Sie gestand, Sie hatte Aufzeichnungen gefälscht. Sie erzählte dem Arzt das baby hatte nicht überlebt. Sie überzeugte sich selbst, es war Barmherzigkeit, ich war allein, überfordert. Ihre Schwester konnte keine Kinder haben. Sie sah die Gelegenheit und nahm es.

„Sie Stahlen mein Sohn“, sagte ich.

„Ich gab ihm ein Haus“, antwortete Sie schwach.

Wut durchströmte mich. Fünf Jahre. Fünf Jahre glauben, mein Kind war Weg.

Ich verlangte einen DNA-test. Sie stimmte zu.

Die Ergebnisse bestätigten es: Eli war mein Sohn.

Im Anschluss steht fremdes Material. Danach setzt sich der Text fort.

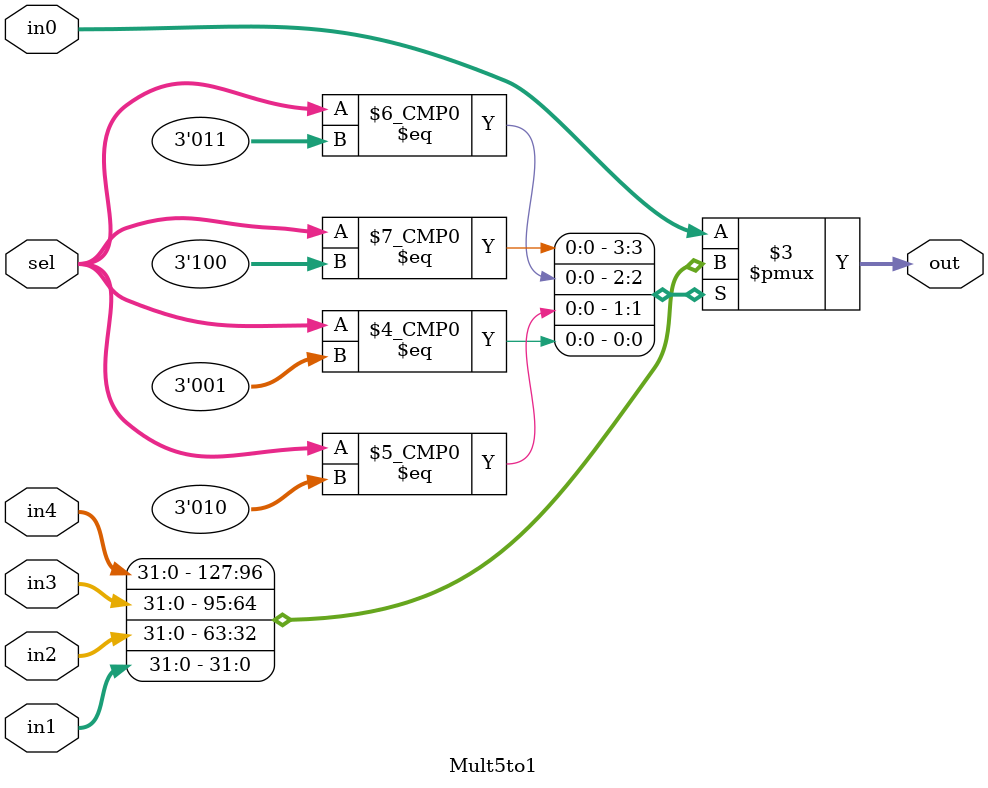
<source format=sv>
`timescale 1ns / 1ps

module Mult5to1 (
    input [31:0] in0,
    input [31:0] in1,
    input [31:0] in2,
    input [31:0] in3,
    input [31:0] in4,
    input [2:0] sel,
    output logic [31:0] out
);
    always_comb
        case (sel)
            4:       out = in4;
            3:       out = in3;
            2:       out = in2;
            1:       out = in1;
            default: out = in0;
        endcase
endmodule

</source>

Ihre Schwester Margaret, aufgezogen hatte, ihm zu glauben, würde ich gern ihm auf. Als wir uns trafen, erschrak ich würde ihn mitnehmen. Aber als ich sah, wie die Jungs zusammen lachen, Bausteine, instinktiv sharing—ich wusste, dass das eine Sache.

Ich hatte schon verloren, fünf Jahre. Ich würde nicht machen Sie verlieren einander.

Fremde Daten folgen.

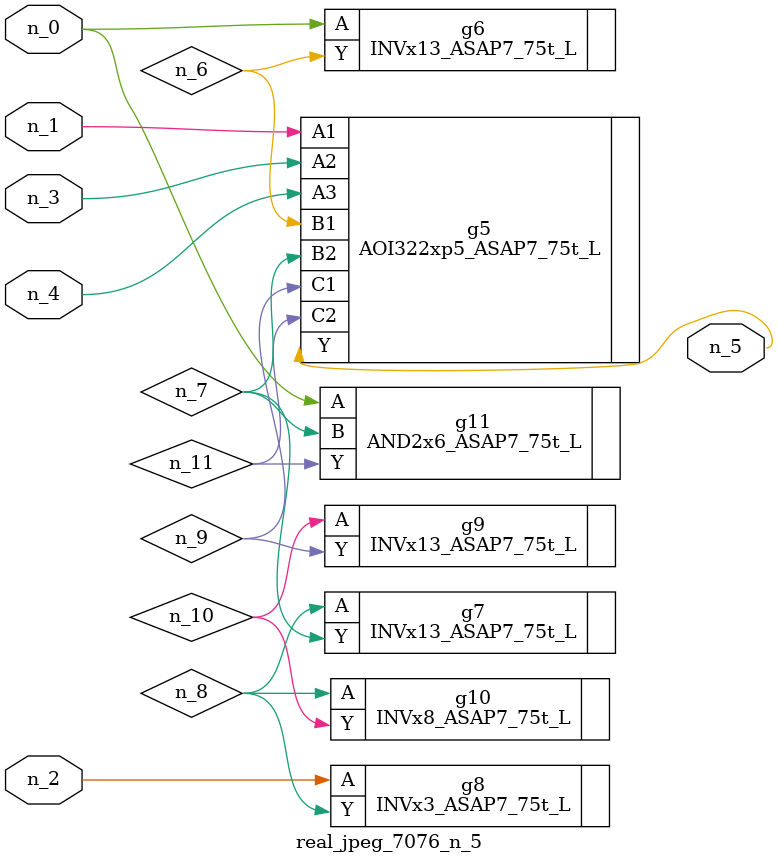
<source format=v>
module real_jpeg_7076_n_5 (n_4, n_0, n_1, n_2, n_3, n_5);

input n_4;
input n_0;
input n_1;
input n_2;
input n_3;

output n_5;

wire n_8;
wire n_11;
wire n_6;
wire n_7;
wire n_10;
wire n_9;

INVx13_ASAP7_75t_L g6 ( 
.A(n_0),
.Y(n_6)
);

AND2x6_ASAP7_75t_L g11 ( 
.A(n_0),
.B(n_7),
.Y(n_11)
);

AOI322xp5_ASAP7_75t_L g5 ( 
.A1(n_1),
.A2(n_3),
.A3(n_4),
.B1(n_6),
.B2(n_7),
.C1(n_9),
.C2(n_11),
.Y(n_5)
);

INVx3_ASAP7_75t_L g8 ( 
.A(n_2),
.Y(n_8)
);

INVx13_ASAP7_75t_L g7 ( 
.A(n_8),
.Y(n_7)
);

INVx8_ASAP7_75t_L g10 ( 
.A(n_8),
.Y(n_10)
);

INVx13_ASAP7_75t_L g9 ( 
.A(n_10),
.Y(n_9)
);


endmodule
</source>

Wir einigten uns auf das gemeinsame Sorgerecht, Therapie und vollständige Ehrlichkeit. Die Krankenschwester verlor Ihre Lizenz. Rechtliche Konsequenzen folgten.

In dieser Nacht, Stefan zusammengerollt in meinem Schoß. „Wir werden ihn wieder sehen, nicht wahr?

„Ja“, sagte ich. „Er ist dein Zwillingsbruder.“

Zum ersten mal in fünf Jahren die Stille zwischen meine Söhne Weg war.

Ich konnte nicht rückgängig die Vergangenheit.
Aber ich entschloss mich, zu kämpfen für Ihre Zukunft.